Case Study: A Paws’itive Experience

Akiko’s collaboration with an NPO is typical of the engagement students create and sustain with their community partners well after the end of the semester. During the second week of the course, she began researching local social service nonprofits and made several false starts until she found a cause she was interested in. Akiko trains dogs as a hobby and chose to work with a service-dog training organization. She selected and approached Paws’itive Teams, a local group that trains dogs for developmentally disabled clients.


During initial meetings, Akiko worked closely with the group’s Executive Director to prioritize needs and agreed to write a grant to a national funding organization. The result was a set of goals and objectives for the organization arrived at through collaboration. Moreover, in order to understand Paws’itive Teams completely, Akiko immersed herself in their work: she worked with the Executive Director to create budgets and strategic planning documents, then met with stakeholder families, actively helped train the dogs, and eventually participated in graduation ceremonies for the service dogs. In short, she became a volunteer who served in many areas of the organization rather than simply a grant writer.


Coursework supported her extracurricular work. Writing a grant comes only as a last step in a process that begins with the student understanding the needs of both constituents and funders, a fact our readings and presentations emphasize. That understanding is best reached by the active listening we believe is vital to effective consulting. Often, students undertake sometimes exhaustive and intense analysis of the various stakeholders involved, using principles presented and discussed in class.

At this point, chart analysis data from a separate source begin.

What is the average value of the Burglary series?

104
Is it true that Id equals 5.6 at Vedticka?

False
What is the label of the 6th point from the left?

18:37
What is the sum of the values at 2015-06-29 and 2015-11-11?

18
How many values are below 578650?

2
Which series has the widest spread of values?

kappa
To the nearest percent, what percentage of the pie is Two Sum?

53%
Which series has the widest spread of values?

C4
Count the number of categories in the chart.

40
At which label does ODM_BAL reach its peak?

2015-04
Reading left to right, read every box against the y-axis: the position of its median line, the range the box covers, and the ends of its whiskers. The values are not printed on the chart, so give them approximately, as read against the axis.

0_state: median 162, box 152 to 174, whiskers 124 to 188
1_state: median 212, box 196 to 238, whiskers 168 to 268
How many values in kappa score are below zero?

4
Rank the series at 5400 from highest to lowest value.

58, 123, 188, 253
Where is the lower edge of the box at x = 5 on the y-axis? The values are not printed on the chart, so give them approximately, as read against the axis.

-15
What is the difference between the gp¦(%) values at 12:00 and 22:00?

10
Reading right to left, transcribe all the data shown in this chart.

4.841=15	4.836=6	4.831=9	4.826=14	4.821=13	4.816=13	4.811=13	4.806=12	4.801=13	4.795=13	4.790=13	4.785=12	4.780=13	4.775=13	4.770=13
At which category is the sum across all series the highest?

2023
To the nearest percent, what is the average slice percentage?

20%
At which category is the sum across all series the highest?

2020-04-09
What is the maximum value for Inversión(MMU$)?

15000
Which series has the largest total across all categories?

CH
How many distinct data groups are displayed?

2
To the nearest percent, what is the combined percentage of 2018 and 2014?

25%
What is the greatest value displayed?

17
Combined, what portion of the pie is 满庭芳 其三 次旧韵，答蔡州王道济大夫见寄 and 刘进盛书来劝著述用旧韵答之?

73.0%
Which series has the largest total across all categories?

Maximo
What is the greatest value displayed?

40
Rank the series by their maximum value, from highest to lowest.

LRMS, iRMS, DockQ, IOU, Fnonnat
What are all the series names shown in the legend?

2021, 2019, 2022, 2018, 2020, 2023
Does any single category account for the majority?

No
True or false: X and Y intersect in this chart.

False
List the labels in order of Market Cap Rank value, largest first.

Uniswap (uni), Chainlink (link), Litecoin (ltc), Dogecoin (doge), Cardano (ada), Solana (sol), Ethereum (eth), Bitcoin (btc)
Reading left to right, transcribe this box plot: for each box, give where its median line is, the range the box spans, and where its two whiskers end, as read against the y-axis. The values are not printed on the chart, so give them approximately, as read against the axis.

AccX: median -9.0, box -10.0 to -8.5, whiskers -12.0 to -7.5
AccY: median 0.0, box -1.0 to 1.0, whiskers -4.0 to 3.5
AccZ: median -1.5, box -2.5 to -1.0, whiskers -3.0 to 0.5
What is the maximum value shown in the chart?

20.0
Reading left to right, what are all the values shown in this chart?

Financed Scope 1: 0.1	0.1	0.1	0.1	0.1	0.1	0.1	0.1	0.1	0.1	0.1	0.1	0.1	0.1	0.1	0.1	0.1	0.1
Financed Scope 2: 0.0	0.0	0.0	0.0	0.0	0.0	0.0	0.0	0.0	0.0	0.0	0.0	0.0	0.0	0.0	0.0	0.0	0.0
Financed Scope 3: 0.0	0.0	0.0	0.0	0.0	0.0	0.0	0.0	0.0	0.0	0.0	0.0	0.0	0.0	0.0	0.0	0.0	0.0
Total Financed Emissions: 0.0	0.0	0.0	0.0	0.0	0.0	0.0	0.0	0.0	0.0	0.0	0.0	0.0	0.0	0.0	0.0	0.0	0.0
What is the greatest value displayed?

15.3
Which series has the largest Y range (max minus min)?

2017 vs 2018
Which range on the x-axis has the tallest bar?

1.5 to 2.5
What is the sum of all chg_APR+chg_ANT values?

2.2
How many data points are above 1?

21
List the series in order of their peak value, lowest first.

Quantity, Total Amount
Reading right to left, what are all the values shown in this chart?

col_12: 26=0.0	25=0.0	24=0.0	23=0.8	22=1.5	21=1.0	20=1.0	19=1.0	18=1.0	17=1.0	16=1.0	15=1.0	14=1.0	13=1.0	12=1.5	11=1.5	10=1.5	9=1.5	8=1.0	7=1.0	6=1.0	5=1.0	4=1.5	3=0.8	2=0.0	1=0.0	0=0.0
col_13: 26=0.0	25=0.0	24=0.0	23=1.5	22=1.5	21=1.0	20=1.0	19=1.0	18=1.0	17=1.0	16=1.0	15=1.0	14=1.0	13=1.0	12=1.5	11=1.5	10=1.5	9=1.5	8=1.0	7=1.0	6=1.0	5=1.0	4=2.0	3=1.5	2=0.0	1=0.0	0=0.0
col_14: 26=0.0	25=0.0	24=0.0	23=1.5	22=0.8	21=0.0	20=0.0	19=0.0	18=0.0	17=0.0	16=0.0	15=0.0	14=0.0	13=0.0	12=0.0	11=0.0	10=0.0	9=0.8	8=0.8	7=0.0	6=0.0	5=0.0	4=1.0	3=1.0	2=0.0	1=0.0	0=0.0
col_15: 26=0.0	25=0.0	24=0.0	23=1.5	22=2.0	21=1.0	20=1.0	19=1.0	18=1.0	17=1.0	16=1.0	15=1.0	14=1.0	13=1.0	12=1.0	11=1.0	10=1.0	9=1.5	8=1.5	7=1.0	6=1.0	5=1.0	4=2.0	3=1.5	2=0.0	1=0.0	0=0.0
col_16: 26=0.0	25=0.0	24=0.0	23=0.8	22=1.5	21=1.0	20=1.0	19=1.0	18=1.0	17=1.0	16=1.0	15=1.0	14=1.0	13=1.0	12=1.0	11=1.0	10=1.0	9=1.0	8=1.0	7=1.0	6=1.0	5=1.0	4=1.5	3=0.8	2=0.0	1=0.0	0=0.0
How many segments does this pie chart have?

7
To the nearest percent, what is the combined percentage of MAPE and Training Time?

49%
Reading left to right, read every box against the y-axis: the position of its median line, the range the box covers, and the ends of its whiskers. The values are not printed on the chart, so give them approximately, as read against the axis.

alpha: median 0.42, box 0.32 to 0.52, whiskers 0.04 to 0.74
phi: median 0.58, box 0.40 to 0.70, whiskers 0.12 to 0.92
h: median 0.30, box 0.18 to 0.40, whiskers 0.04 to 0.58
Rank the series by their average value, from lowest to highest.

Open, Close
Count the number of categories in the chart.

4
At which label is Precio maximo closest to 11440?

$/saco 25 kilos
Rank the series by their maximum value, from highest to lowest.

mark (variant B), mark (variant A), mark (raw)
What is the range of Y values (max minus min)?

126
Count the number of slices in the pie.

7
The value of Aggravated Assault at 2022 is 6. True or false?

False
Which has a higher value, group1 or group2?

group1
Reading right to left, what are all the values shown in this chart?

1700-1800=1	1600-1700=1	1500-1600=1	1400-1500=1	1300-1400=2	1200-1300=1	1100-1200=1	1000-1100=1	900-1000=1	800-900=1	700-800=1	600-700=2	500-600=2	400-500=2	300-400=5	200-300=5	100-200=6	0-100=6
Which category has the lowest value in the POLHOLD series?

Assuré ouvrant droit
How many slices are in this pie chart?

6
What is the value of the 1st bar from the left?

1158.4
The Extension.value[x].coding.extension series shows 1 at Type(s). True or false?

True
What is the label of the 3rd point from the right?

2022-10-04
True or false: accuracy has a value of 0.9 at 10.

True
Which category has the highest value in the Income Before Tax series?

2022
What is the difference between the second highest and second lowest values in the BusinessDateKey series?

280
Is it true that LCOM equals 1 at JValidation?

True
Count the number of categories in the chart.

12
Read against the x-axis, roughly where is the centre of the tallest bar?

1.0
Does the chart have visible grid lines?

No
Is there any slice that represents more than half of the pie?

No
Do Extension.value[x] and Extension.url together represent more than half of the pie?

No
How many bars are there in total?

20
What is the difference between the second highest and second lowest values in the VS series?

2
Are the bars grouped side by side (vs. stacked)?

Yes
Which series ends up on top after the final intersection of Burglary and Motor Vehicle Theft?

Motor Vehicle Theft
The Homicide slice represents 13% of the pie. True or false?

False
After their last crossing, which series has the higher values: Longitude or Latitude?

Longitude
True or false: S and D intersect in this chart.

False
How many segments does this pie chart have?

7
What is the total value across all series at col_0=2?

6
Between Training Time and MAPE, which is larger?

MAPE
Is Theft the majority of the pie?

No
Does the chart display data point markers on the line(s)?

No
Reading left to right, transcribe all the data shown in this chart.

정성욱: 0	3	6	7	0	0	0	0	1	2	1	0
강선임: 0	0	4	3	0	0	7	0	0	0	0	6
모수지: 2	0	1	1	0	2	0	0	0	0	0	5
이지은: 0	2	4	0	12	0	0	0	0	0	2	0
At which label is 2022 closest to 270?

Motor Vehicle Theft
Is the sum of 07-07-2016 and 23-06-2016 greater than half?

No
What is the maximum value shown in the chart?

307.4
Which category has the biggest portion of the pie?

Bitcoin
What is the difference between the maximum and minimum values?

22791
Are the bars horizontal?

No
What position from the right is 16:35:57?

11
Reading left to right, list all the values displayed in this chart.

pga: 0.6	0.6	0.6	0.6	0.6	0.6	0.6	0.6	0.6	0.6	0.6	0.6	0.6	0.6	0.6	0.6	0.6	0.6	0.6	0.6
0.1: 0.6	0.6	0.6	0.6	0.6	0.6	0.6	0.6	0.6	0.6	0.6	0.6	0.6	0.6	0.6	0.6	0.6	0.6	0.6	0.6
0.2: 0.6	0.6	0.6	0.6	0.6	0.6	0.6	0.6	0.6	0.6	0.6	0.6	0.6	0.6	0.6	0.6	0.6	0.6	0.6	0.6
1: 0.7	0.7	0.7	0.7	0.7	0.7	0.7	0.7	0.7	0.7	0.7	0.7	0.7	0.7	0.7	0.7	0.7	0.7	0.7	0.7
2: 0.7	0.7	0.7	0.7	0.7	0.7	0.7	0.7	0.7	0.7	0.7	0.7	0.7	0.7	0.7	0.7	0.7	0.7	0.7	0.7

For instance, Akiko’s extensive interaction with her client enabled her to articulate the purpose of the NPO more clearly as well as identify potential audiences who might be interested in funding the NPO.  In other words, the process through which Akiko researched and wrote the grant represents her direct experimentation with rhetorical strategies she developed in class, strategies that helped her discover how best to tell the constituent’s story in a way that funders might hear amid the noise of many requests. Because she had a foundation in rhetorical principles that could be applied to specific contexts, she was able to approach her community partner as a budding communication expert and model the collaboration strategies within the organization’s stakeholder, constituency, and funder communities.



For teachers interested in preparing their students for “real world” writing situations, the challenge becomes how to train students as rhetoricians able to navigate among and within specific discourse communities. Experiential learning can achieve this. Akiko’s success, both as an academic and as a writing and communication specialist, demonstrates the power of collaborative consultation in institutional settings. Classes such as the one illustrated here provide students with direct experience in developing standards and regulatory materials, and develop their skills in planning, estimating, and/or managing complex technical documentation projects. Additionally, through the experiential learning process, students soon understand that knowing how to plan and format a report is not enough. As they discover how to conduct rhetorical analyses of documentation projects and to effectively interact with partners from varied backgrounds, they come to see that each project and genre is different in ways only direct community engagement can illuminate. Learning about, understanding, and practicing several basic rhetorical principles (e.g., audience, purpose, context) behind technical communication, and then putting those skills into practice in communities where students work and live helps them identify, communicate, and solve problems more meaningfully. We believe that experiential learning serves as an excellent model of collaboration and consultation between post-secondary educational environments and public communities outside the university.